(Records excerpted from a collection)

Start of Block

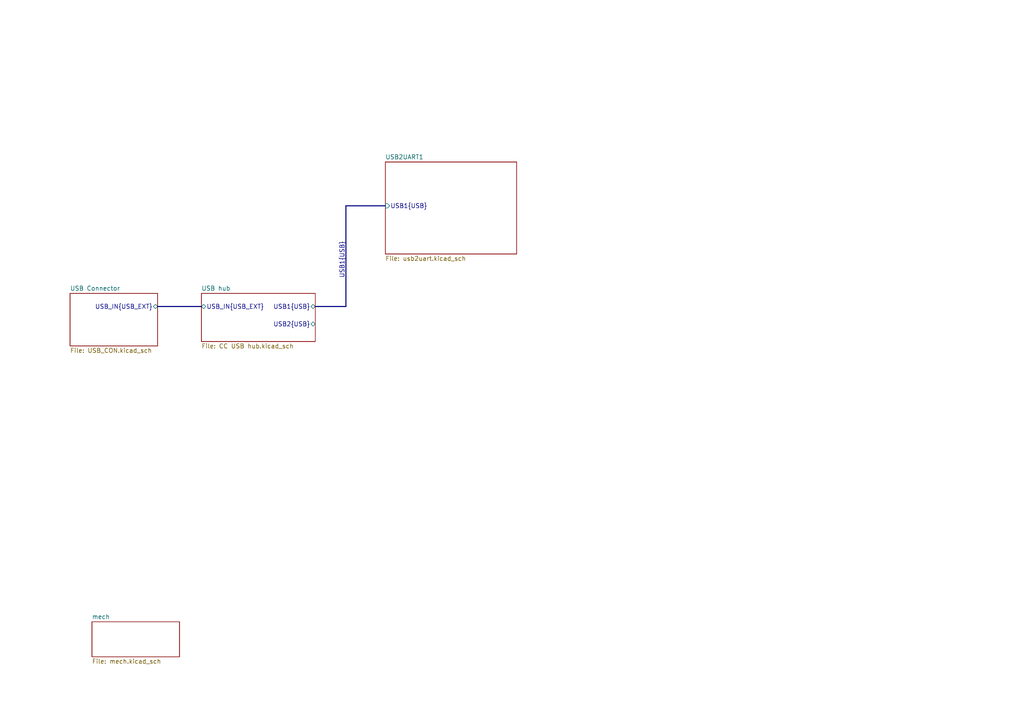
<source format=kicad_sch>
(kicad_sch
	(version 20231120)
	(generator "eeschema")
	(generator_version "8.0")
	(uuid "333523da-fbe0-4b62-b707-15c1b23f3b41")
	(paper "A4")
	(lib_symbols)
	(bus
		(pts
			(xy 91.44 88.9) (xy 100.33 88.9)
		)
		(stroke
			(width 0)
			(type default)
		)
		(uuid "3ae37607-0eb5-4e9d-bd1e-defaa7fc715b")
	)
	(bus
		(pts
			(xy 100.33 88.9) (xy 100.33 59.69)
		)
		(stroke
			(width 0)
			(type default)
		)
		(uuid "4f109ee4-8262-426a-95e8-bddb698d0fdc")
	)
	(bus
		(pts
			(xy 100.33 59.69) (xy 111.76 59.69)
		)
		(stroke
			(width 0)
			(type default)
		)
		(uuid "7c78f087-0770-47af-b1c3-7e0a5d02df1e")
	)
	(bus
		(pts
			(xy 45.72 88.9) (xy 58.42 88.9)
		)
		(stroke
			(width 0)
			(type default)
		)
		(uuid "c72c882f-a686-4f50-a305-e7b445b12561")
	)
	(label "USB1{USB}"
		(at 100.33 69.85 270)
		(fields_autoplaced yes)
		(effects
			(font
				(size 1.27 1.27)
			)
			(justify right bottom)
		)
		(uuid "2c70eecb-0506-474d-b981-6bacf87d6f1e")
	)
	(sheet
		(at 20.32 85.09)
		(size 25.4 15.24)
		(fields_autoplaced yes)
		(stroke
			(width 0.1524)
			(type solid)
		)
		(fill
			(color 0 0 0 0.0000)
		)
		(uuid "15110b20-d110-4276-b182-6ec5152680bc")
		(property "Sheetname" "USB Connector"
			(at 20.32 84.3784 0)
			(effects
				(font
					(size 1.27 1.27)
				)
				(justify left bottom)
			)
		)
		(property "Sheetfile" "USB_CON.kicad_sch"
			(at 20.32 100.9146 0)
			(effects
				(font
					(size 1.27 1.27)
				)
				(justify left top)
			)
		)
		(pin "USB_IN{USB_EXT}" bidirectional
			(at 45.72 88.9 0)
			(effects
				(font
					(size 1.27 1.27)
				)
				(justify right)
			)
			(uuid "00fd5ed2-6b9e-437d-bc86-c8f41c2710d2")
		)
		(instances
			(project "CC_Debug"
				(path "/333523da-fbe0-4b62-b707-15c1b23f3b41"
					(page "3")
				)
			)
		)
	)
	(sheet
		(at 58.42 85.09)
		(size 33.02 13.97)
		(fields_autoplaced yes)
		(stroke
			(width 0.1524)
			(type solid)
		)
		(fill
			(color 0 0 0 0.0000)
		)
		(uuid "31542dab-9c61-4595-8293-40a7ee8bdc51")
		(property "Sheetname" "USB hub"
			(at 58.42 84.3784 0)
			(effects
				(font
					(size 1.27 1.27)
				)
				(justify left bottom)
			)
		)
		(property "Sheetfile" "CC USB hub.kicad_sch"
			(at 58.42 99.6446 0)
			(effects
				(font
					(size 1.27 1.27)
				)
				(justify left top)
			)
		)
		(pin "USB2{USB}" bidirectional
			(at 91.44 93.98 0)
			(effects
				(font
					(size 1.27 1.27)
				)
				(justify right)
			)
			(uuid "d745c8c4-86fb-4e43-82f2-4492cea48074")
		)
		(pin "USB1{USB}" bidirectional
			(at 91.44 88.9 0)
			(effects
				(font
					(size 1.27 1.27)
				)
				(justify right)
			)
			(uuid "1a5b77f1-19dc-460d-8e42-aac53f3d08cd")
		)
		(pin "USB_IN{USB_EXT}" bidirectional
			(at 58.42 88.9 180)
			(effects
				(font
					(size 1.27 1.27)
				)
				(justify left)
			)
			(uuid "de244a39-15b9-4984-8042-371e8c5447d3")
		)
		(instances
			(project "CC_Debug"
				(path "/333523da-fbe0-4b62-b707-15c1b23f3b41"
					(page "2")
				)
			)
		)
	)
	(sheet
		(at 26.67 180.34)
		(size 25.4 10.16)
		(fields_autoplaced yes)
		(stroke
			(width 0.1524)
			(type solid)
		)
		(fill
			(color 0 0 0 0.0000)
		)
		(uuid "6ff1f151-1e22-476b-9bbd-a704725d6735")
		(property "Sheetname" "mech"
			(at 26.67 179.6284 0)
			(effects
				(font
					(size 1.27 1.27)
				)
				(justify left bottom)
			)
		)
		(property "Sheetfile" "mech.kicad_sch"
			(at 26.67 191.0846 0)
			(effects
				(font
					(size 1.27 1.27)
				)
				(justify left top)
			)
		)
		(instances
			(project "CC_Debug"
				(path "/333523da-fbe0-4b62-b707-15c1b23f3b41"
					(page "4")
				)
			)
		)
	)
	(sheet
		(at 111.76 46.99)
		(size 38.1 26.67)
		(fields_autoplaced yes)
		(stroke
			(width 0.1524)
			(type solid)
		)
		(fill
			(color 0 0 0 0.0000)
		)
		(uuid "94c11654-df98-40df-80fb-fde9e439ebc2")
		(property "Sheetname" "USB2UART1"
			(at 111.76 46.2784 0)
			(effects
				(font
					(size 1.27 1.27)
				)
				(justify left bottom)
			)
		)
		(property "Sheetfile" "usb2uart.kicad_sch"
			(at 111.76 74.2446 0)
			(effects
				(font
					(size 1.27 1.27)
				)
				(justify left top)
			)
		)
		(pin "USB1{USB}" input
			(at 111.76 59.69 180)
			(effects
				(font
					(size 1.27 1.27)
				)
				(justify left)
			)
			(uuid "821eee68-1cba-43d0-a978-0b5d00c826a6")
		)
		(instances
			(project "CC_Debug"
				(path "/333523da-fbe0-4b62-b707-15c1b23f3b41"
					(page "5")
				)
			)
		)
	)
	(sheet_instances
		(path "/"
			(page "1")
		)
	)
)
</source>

End of Block

** YOUR ASSIGNMENT **
Please show every line of the records that holds the word "Sheetfile".

** TASK ANSWER **
		(property "Sheetfile" "USB_CON.kicad_sch"
		(property "Sheetfile" "CC USB hub.kicad_sch"
		(property "Sheetfile" "mech.kicad_sch"
		(property "Sheetfile" "usb2uart.kicad_sch"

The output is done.